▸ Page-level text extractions
⟨
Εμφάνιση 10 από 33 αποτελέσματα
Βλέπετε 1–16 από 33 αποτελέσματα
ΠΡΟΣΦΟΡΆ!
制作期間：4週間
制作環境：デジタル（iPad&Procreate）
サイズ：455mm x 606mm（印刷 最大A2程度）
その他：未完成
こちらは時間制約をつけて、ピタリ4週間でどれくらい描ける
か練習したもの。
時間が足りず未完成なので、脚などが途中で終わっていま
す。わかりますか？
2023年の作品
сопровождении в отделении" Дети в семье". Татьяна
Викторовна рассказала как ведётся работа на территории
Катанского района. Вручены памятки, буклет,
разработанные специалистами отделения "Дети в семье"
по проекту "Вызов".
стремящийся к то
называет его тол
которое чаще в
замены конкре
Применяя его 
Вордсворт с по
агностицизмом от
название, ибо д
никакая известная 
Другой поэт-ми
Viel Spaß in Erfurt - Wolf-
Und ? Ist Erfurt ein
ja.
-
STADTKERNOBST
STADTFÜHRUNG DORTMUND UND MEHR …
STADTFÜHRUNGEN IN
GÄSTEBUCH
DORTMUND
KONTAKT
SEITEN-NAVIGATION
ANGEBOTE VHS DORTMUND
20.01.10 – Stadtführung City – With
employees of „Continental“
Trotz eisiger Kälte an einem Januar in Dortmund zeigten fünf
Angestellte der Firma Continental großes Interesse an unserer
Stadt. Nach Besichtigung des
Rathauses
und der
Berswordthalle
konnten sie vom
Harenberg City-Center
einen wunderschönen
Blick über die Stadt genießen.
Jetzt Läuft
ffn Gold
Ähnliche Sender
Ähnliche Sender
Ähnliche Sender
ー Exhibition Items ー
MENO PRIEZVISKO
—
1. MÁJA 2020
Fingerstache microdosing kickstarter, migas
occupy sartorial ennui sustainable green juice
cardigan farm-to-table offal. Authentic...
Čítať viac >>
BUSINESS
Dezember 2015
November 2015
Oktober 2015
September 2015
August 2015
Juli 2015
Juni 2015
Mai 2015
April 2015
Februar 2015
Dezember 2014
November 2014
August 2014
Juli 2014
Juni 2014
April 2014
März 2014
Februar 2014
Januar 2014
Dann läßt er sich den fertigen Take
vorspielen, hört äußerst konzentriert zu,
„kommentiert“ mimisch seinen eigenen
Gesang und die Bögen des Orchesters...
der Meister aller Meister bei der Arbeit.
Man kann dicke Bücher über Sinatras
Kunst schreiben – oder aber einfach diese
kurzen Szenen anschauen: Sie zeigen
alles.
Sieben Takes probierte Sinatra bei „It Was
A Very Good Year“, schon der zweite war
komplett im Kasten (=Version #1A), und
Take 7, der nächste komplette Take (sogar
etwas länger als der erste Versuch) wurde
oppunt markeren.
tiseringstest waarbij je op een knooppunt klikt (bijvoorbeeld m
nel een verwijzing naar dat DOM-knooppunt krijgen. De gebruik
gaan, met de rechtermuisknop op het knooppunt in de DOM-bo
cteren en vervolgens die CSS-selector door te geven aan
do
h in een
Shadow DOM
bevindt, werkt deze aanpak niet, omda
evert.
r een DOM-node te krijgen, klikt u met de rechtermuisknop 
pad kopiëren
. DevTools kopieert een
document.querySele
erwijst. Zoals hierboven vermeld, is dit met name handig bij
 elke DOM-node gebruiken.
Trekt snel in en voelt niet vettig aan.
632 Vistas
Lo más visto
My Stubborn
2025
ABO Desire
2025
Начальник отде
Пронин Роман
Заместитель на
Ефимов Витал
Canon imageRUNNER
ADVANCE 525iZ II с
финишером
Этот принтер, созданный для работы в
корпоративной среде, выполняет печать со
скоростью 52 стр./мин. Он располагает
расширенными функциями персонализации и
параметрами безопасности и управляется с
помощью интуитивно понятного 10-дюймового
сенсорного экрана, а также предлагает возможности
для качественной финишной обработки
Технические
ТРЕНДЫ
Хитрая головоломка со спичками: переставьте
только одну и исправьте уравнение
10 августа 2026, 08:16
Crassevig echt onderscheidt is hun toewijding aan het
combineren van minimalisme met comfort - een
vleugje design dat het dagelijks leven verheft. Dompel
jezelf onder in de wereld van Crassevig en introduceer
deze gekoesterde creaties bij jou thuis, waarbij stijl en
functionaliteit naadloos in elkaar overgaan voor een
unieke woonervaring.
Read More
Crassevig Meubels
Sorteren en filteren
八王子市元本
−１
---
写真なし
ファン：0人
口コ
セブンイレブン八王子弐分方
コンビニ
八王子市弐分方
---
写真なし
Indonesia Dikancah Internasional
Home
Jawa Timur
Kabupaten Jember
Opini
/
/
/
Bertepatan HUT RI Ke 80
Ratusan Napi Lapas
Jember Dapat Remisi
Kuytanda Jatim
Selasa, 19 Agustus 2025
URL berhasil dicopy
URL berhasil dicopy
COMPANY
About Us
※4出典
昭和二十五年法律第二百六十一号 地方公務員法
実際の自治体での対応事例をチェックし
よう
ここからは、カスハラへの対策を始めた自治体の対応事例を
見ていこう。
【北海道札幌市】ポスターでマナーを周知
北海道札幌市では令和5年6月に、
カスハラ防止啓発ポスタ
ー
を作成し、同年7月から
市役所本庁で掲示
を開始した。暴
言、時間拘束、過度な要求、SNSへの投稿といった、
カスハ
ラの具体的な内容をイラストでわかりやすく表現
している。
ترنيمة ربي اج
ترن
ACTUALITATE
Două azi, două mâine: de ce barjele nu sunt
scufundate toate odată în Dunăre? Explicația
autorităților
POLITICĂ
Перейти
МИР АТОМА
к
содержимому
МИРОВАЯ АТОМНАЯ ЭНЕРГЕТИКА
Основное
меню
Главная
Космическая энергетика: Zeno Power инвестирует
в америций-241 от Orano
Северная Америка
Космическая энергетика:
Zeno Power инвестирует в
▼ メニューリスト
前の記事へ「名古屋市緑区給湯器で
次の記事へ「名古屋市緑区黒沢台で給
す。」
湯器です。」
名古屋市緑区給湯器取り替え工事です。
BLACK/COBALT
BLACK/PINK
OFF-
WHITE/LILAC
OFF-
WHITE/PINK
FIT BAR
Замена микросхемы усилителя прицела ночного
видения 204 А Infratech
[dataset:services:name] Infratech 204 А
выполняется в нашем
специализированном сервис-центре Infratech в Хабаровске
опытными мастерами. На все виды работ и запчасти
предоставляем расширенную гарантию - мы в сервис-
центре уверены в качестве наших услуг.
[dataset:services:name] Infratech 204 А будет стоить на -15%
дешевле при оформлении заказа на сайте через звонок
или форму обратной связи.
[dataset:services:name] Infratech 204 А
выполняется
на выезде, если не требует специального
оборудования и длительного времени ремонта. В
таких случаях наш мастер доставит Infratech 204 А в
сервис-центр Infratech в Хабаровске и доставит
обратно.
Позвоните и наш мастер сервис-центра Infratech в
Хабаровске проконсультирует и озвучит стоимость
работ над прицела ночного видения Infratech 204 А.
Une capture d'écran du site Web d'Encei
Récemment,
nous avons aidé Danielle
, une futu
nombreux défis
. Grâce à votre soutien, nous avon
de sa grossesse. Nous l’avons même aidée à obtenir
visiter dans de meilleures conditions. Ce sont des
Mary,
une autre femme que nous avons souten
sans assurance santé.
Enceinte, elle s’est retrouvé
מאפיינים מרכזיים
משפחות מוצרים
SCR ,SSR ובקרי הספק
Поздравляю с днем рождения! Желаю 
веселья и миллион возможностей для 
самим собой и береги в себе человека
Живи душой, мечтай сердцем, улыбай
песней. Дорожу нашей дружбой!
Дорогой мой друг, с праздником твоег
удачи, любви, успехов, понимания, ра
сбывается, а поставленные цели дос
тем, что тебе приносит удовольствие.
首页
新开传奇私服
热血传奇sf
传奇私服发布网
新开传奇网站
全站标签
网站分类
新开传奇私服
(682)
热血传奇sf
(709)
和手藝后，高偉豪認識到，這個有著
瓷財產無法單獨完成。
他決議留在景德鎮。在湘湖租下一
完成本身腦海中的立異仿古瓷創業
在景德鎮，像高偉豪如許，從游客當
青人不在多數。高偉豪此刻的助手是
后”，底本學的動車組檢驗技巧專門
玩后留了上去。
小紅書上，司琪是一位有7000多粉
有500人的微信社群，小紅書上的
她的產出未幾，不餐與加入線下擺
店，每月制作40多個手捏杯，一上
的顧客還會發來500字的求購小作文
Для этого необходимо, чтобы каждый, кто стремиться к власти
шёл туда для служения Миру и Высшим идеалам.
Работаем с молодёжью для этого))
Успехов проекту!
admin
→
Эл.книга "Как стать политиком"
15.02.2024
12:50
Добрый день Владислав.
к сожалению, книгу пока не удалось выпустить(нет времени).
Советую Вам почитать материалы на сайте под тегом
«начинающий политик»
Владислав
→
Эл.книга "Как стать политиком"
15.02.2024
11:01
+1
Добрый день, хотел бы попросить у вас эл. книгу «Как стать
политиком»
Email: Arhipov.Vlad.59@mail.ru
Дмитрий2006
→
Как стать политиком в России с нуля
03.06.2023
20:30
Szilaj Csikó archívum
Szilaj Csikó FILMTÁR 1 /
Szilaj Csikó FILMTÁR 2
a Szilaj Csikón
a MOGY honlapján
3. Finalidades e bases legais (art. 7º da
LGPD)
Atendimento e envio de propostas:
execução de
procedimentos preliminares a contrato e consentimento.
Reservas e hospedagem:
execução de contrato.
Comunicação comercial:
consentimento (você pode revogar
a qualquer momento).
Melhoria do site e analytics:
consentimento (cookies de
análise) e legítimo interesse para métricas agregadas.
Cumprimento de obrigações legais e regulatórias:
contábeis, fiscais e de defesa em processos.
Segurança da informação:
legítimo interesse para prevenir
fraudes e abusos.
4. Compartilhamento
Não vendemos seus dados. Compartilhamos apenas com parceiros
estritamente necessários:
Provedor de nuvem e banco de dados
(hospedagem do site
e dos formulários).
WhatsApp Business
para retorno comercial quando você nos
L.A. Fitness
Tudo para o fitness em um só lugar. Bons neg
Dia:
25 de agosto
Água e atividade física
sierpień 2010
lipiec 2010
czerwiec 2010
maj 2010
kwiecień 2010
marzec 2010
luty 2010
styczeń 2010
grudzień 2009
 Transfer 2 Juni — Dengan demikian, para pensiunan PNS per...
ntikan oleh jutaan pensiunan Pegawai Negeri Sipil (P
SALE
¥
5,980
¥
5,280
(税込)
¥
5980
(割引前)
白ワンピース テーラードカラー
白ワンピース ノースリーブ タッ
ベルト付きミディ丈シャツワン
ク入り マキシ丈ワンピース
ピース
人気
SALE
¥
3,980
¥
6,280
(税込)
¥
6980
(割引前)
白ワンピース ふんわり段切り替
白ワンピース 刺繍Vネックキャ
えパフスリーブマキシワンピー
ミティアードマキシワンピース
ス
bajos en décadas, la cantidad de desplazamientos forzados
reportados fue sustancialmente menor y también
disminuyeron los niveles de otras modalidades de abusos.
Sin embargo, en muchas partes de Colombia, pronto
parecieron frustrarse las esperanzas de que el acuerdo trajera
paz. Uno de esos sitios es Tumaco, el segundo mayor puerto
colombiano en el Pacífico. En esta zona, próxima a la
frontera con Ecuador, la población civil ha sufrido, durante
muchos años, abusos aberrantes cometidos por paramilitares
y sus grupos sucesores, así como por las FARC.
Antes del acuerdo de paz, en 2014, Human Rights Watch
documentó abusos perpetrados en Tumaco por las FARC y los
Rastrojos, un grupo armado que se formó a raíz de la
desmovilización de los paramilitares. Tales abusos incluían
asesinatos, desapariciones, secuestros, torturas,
⟩
Among the entries, find every line holding "hospedagem" and return it.

Reservas e hospedagem:
(hospedagem do site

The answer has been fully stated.